PROBLEM TO SOLVE: Write out all the entries word for word, but skip any images.

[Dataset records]
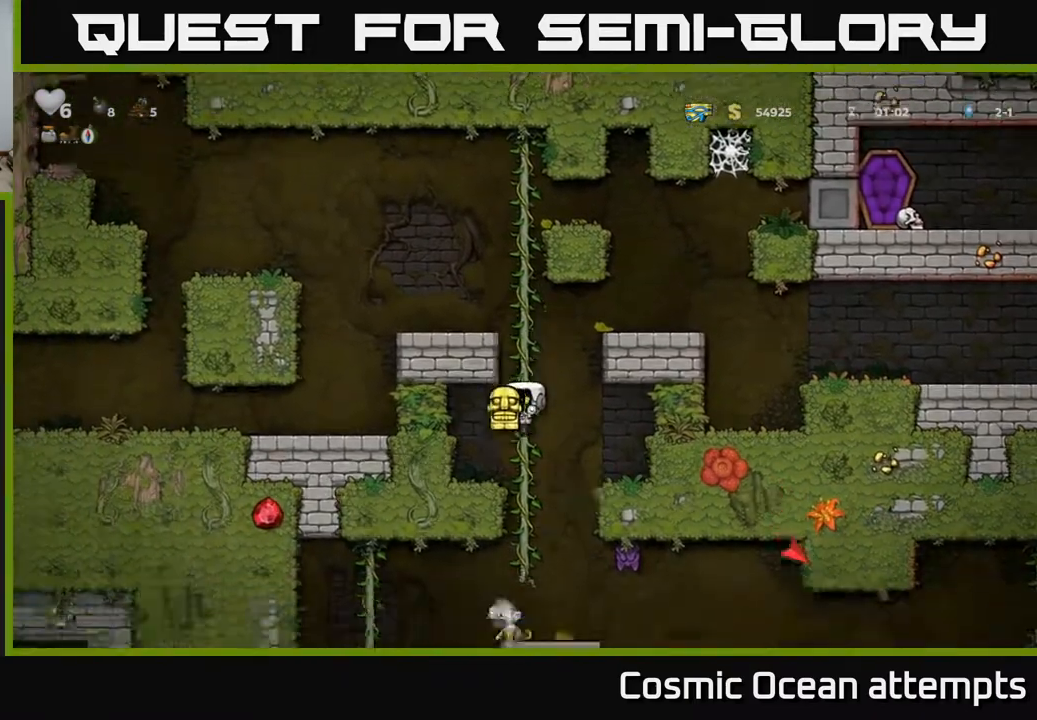
{"buttons": [], "right_stick": "center", "events": [[50, "DPAD_UP", "down"], [200, "DPAD_UP", "up"]]}
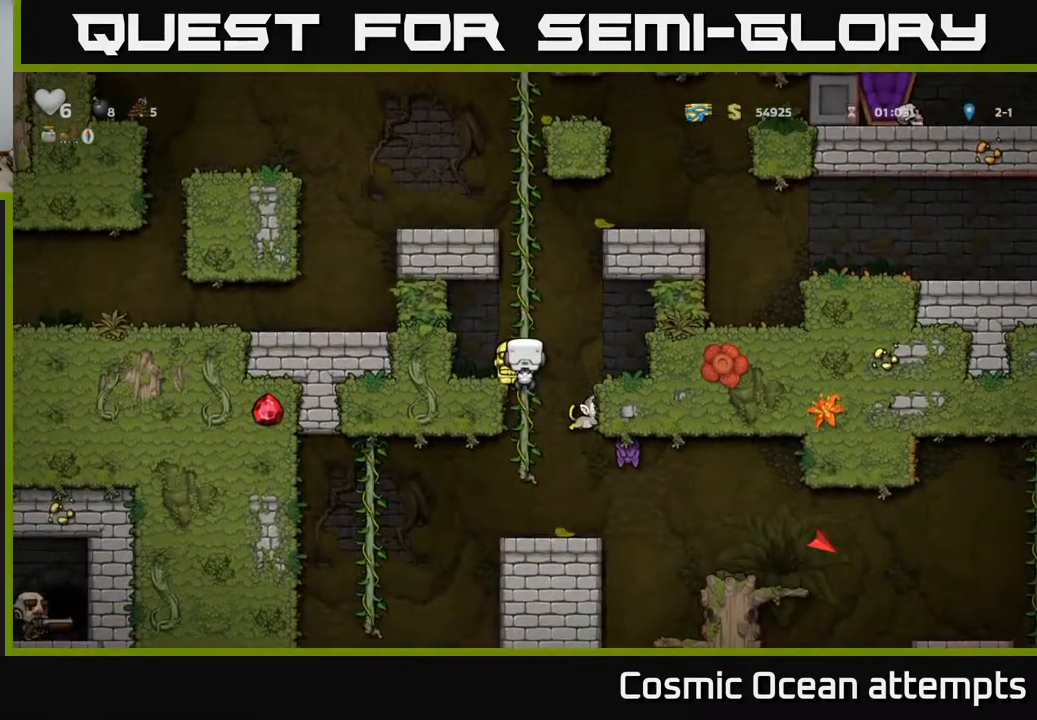
{"buttons": ["A", "DPAD_DOWN"], "right_stick": "center", "events": [[400, "DPAD_DOWN", "down"], [467, "A", "down"]]}
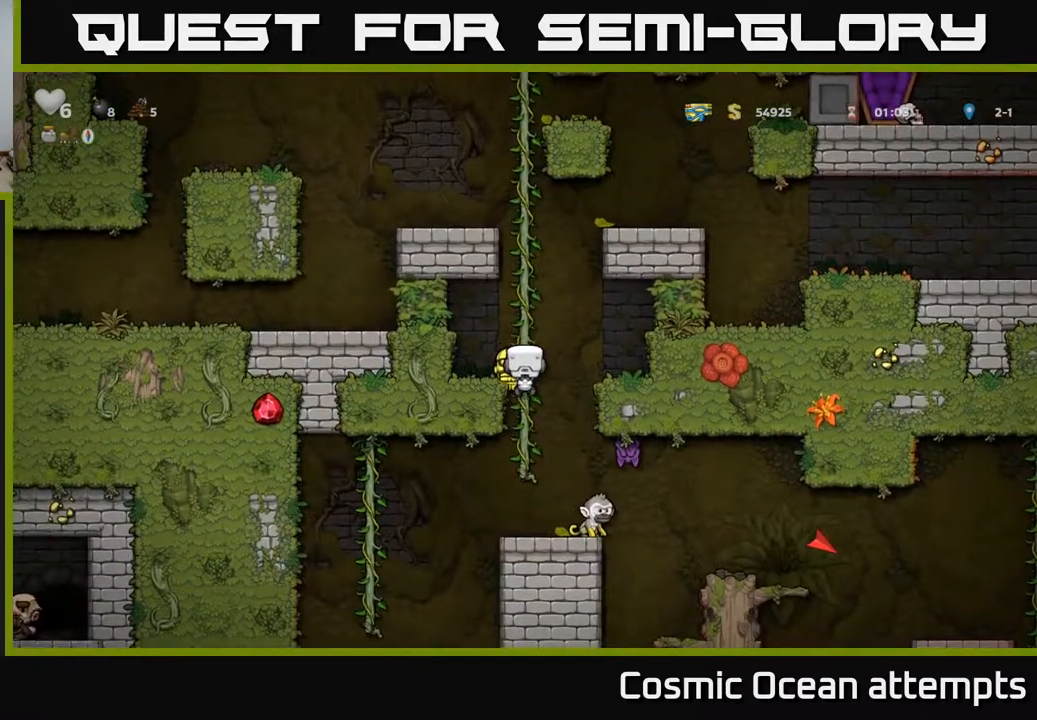
{"buttons": ["DPAD_UP"], "right_stick": "center", "events": [[100, "A", "up"], [117, "DPAD_DOWN", "up"], [167, "DPAD_UP", "down"]]}
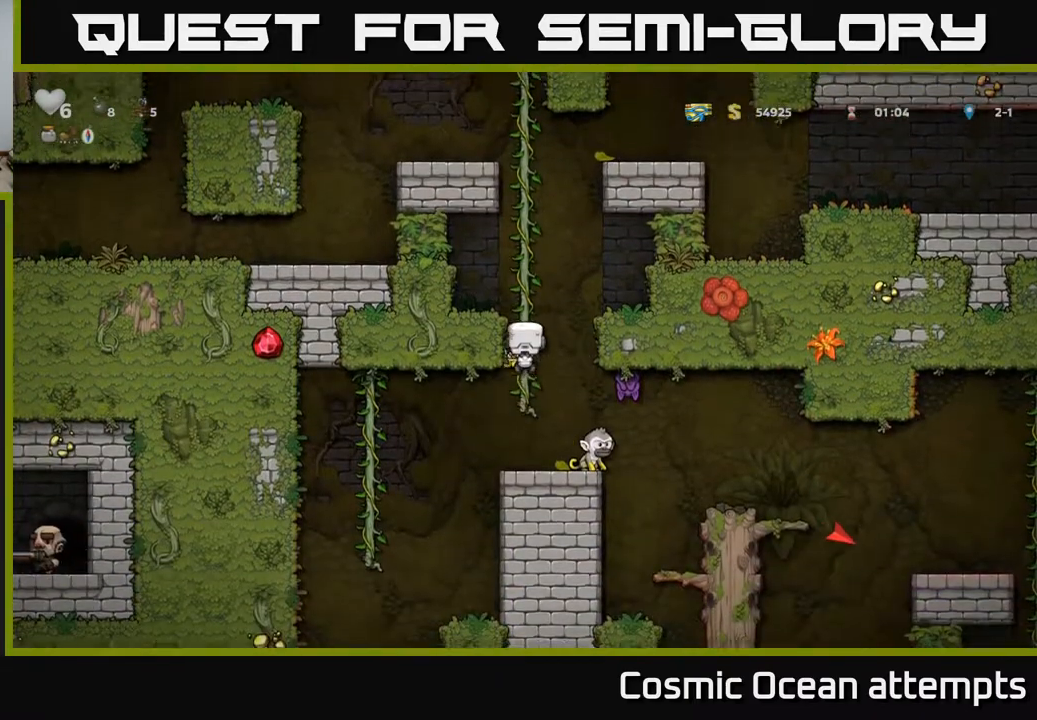
{"buttons": [], "right_stick": "center", "events": [[250, "DPAD_UP", "up"]]}
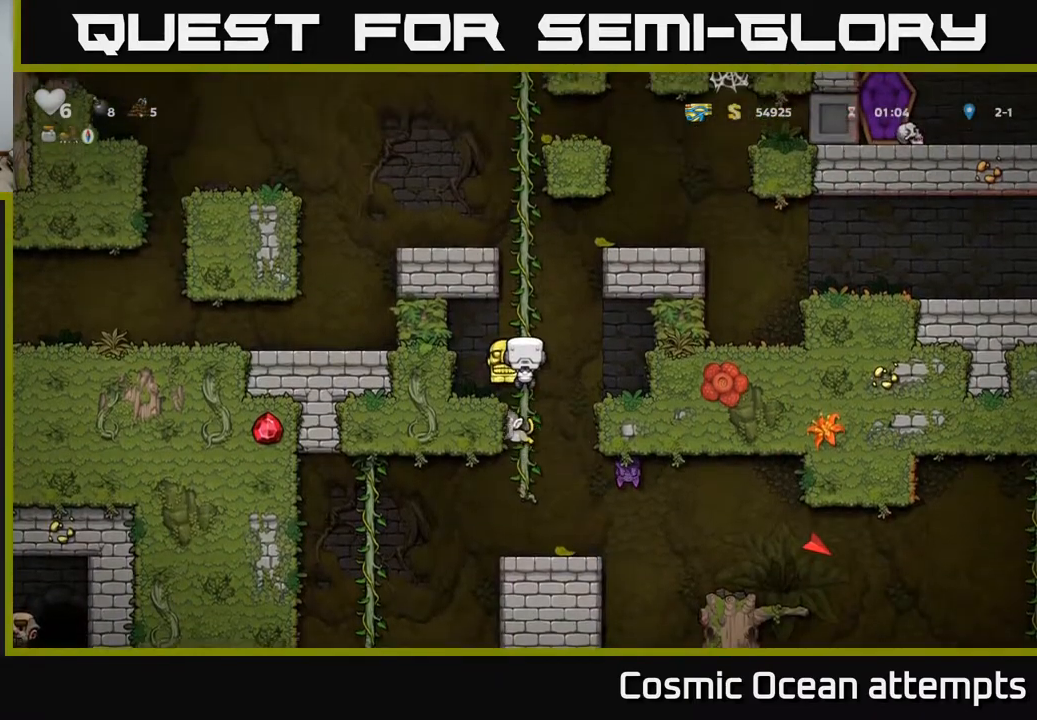
{"buttons": ["A", "DPAD_DOWN"], "right_stick": "center", "events": [[383, "DPAD_DOWN", "down"], [433, "A", "down"]]}
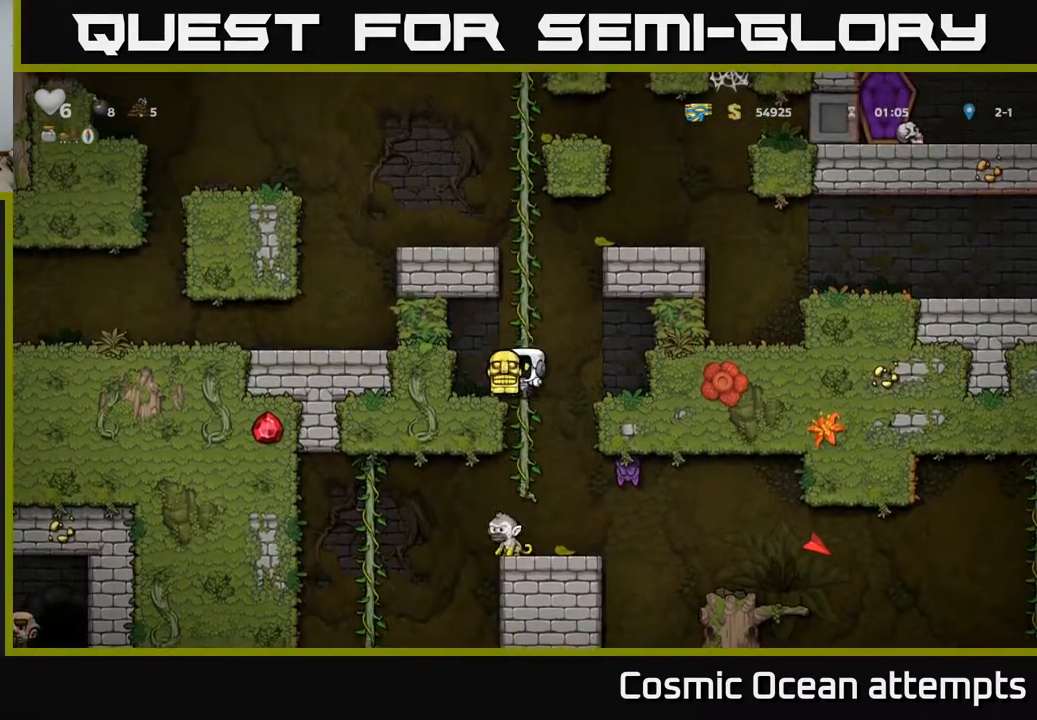
{"buttons": ["DPAD_UP"], "right_stick": "center", "events": [[33, "A", "up"], [50, "DPAD_DOWN", "up"], [250, "DPAD_UP", "down"]]}
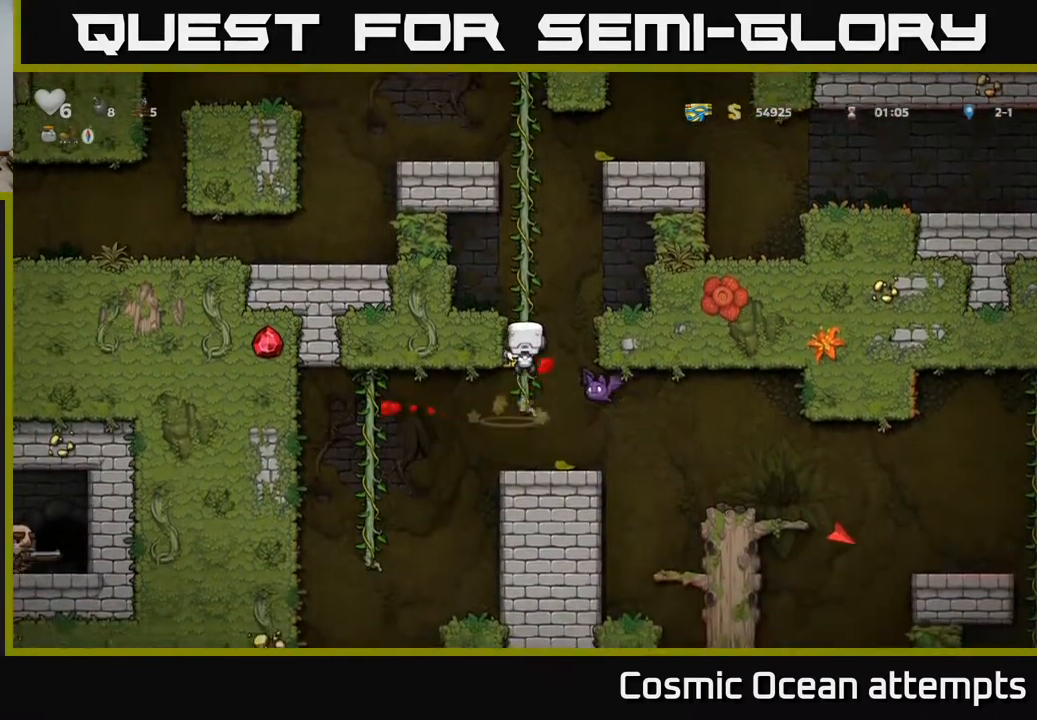
{"buttons": [], "right_stick": "center", "events": [[250, "DPAD_UP", "up"]]}
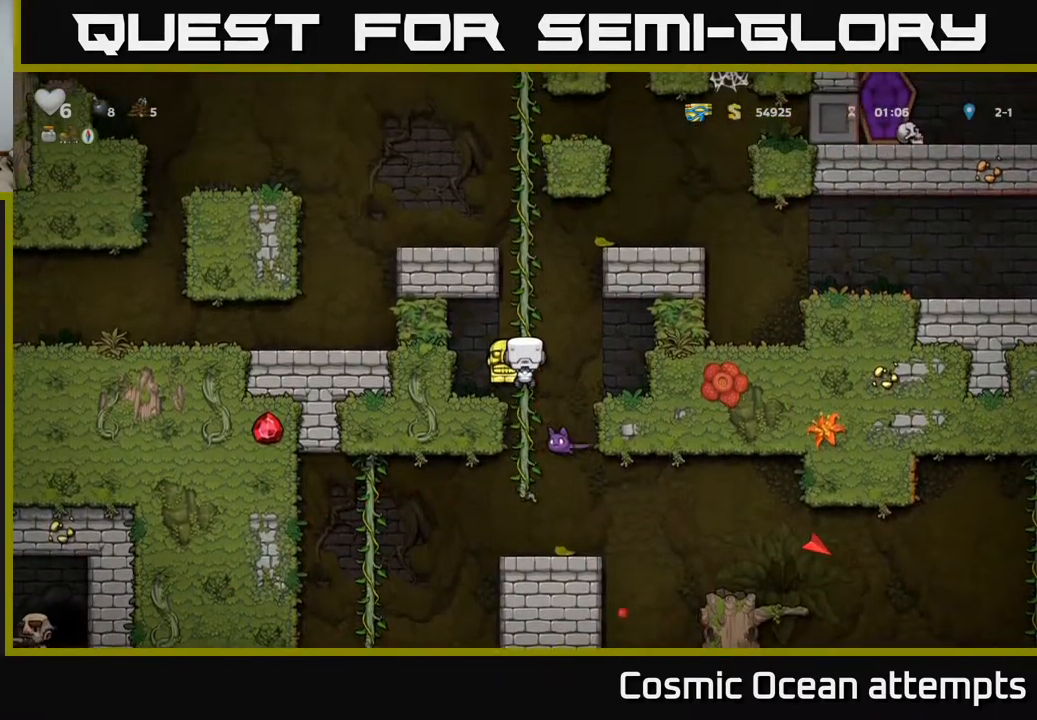
{"buttons": [], "right_stick": "center", "events": [[17, "A", "down"], [100, "A", "up"], [267, "DPAD_RIGHT", "down"], [317, "DPAD_RIGHT", "up"]]}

ANSWER FOR THE TASK:
{"buttons": [], "right_stick": "center", "events": [[50, "DPAD_UP", "down"], [200, "DPAD_UP", "up"]]}
{"buttons": ["A", "DPAD_DOWN"], "right_stick": "center", "events": [[400, "DPAD_DOWN", "down"], [467, "A", "down"]]}
{"buttons": ["DPAD_UP"], "right_stick": "center", "events": [[100, "A", "up"], [117, "DPAD_DOWN", "up"], [167, "DPAD_UP", "down"]]}
{"buttons": [], "right_stick": "center", "events": [[250, "DPAD_UP", "up"]]}
{"buttons": ["A", "DPAD_DOWN"], "right_stick": "center", "events": [[383, "DPAD_DOWN", "down"], [433, "A", "down"]]}
{"buttons": ["DPAD_UP"], "right_stick": "center", "events": [[33, "A", "up"], [50, "DPAD_DOWN", "up"], [250, "DPAD_UP", "down"]]}
{"buttons": [], "right_stick": "center", "events": [[250, "DPAD_UP", "up"]]}
{"buttons": [], "right_stick": "center", "events": [[17, "A", "down"], [100, "A", "up"], [267, "DPAD_RIGHT", "down"], [317, "DPAD_RIGHT", "up"]]}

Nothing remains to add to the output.